■ REQUIRED WORK ■
Count the lines in the records below that contain the word "методом", with case counting, and give only the number.

■ EXERCISE MATERIAL ■
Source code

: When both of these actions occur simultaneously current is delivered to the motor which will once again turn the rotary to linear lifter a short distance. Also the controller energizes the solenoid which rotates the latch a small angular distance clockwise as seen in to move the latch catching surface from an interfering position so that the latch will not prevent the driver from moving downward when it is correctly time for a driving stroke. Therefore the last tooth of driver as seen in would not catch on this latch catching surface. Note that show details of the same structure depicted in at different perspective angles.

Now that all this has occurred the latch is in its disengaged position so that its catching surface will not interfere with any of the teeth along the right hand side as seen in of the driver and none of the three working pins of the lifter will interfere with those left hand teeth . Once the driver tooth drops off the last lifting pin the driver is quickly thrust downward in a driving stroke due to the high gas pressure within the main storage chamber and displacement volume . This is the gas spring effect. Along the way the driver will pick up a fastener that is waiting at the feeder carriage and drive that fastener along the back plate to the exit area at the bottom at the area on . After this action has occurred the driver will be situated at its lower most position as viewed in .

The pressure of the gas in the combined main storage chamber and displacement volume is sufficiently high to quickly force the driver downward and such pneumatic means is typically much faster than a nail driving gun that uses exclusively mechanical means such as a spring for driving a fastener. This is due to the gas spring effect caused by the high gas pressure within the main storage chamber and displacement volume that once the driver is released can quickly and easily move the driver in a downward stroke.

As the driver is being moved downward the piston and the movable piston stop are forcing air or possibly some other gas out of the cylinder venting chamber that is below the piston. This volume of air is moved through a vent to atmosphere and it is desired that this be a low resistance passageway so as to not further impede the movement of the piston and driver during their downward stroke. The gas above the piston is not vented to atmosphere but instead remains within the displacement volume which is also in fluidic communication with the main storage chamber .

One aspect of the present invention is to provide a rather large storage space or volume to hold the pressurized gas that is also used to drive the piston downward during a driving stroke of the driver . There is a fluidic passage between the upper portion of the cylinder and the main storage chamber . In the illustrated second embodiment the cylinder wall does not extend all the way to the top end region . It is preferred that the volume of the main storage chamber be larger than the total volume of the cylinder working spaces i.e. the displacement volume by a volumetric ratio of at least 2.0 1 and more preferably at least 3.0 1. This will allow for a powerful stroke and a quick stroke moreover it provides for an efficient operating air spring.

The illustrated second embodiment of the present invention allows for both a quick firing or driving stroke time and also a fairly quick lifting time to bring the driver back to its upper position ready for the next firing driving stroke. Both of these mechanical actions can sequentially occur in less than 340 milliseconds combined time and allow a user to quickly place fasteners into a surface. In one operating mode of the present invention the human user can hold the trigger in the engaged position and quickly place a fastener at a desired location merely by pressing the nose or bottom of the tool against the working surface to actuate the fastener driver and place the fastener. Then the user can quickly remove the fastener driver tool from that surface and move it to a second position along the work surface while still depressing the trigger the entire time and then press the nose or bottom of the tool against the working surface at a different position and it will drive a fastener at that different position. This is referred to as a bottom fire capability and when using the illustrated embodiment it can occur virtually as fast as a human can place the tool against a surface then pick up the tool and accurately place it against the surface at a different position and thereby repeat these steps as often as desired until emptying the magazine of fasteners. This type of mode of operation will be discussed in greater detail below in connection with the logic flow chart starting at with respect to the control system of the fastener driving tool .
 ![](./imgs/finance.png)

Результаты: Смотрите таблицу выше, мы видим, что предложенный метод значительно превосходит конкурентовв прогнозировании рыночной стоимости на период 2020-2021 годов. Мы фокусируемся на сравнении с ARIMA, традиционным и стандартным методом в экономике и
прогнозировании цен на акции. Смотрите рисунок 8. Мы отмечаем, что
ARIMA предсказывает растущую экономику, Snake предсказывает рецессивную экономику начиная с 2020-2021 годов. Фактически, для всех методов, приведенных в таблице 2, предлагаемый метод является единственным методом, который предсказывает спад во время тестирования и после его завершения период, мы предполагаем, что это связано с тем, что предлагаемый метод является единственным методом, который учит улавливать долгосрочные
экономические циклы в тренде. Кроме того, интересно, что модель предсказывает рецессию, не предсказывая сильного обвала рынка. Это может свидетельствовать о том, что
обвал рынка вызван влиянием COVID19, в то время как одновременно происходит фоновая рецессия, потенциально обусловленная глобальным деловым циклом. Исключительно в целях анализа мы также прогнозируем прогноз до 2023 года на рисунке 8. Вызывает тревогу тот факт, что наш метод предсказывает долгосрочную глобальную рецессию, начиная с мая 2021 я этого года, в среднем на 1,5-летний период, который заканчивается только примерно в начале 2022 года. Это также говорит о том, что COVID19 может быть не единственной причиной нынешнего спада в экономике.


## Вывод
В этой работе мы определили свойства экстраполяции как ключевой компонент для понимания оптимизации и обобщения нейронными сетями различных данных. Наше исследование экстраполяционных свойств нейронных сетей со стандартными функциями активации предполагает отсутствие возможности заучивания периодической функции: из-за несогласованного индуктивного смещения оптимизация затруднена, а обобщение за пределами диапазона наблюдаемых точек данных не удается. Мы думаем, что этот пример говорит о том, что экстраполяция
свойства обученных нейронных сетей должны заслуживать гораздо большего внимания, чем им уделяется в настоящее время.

■ SOLUTION ■
2